Cooper-Murray first came in contact with the Gullah culture when she came to the Charleston area on vacation over 30 years ago.
“When they (aunt and uncle) retired they moved to what was my uncle’s original home which was on Wadmalaw, and they invited me to come visit,” she said. “That visit was supposed to be a week, and I’ve been in this area for more than 30 years. It just turned into that I was so fascinated by the Gullah people and their language and their culture until it just became my life,”
She first thought that she was just going to learn about Gullah and then move on.
But as time passed, she realized that she was completely engulfed in the community and storytelling.
There was no getting away from her love of the culture.
“The more I did it and as the years started to creep by and the name of The Gullah Lady started to become known…and then one day it occurred to me that I would rather do this (Gullah storytelling) than anything else,” she said.
But she did not intend to be called The Gullah Lady.
“I wasn’t born in the Gullah culture, when I started to tell stories I tried to create a name for myself other than my name. But people started to walk up to me and they’d say “Are you The Gullah Lady?”…So the name that I had chosen that was going to be my story telling persona, the people didn’t see it that way,” she said. “So any people called me The Gullah Lady until finally I just accepted the name; and so the people named me,”
Cooper-Murray’s life has been influenced by fate — from the beginning when she came to Charleston anticipating as week long stay, all the way to when the people of Charleston started to give her the name that is so well known across the Lowcountry today.

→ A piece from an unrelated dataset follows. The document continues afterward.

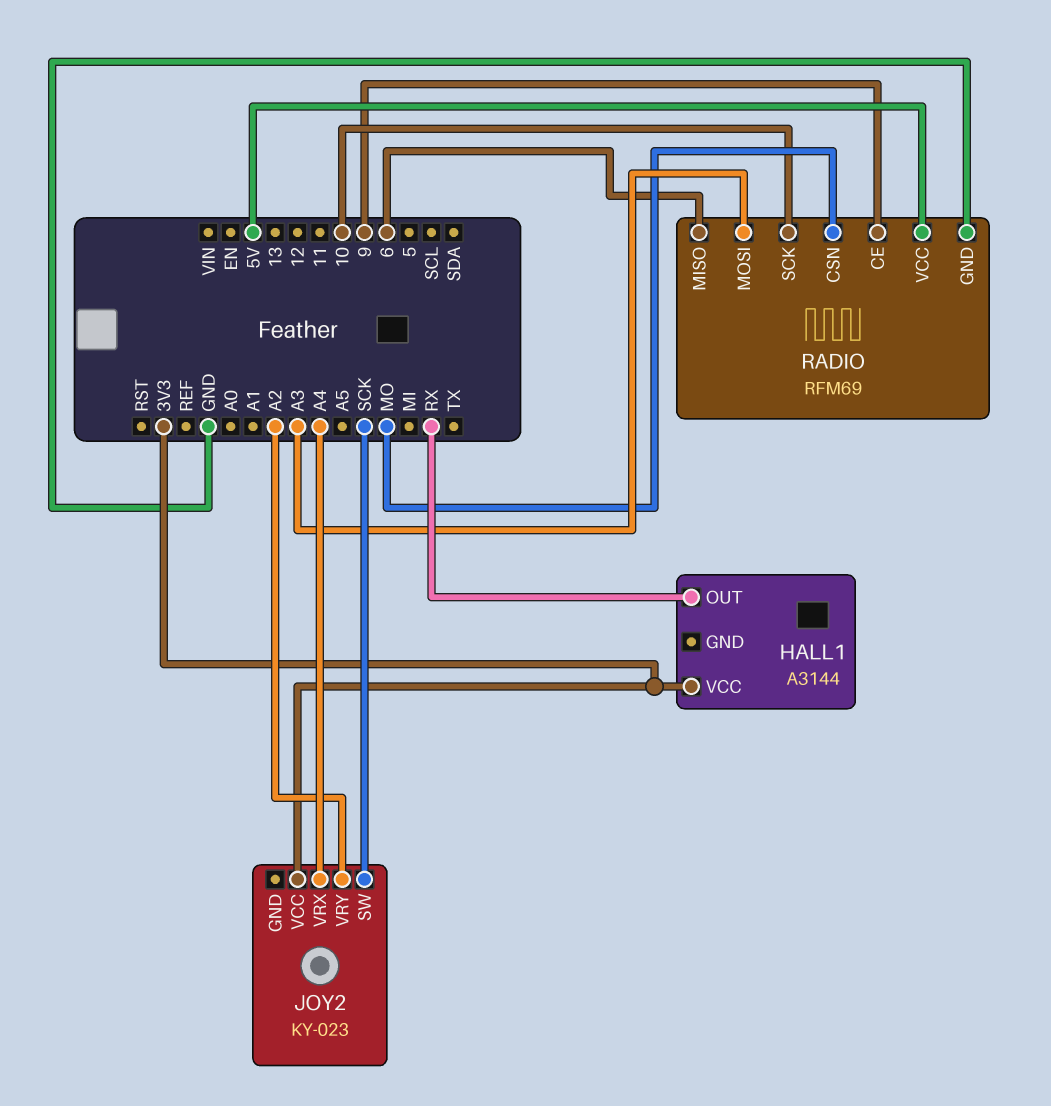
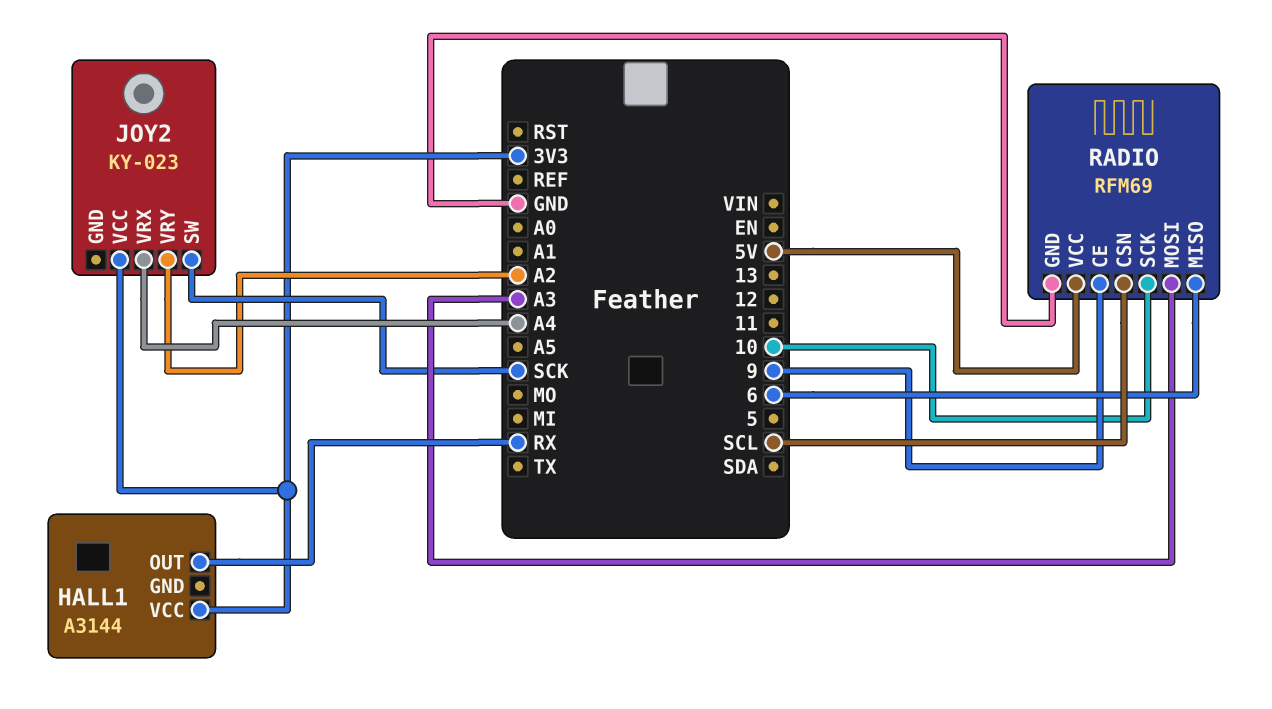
RADIO pin CSN: MO -> SCL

But she has made it clear throughout her career as The Gullah Lady that she is not Gullah but has adopted the culture and educated others on the history of Gullah and its importance in the community.
“I didn’t become one of them (Gullah), I learned their language and I learned their social ways but I wasn’t trying to become them,” she said. “I was simply trying to understand and be able to interact with them because I saw them as great.”
Cooper-Murray, in the process of understanding the Gullah culture, started to tell Gullah stories and has been able to travel the Lowcountry telling people stories that originated in the culture and stories that she has written herself.
When she tells her stories, Cooper-Murray transforms into a completely different person and has been able to affect other people in so many ways with these tales.
“I thought it was really good to be able to tell a plain little simple story and it help someone to change their thoughts about their life or themselves,” she said.
The listeners aren’t the only ones benefiting from learning about the Gullah culture. Cooper-Murray is finding that she has learned some valuable lessons in her quest for understanding and empathy.
“I didn’t really understand enough about what culture really meant. So I just thought I was being me and I was going to stay being me. But I realized later that if you want to connect or interact with a group that’s different than you, then first of all you need to understand something about what culture means to people,” she said. “I think the first thing it (the Gullah culture) did was stop me from being so self absorbed…they helped me to broaden my ways of thinking because I learned the ways of their culture,”
Cooper-Murray is grateful for the new life Gullah has given her, and she hopes to be able to positively affect people’s lives in the same way Gullah has changed hers.
“People told me when I got here (Charleston area) that if you drink the water, you’ll never leave,” she said. “And apparently that’s what I did and I have never left.”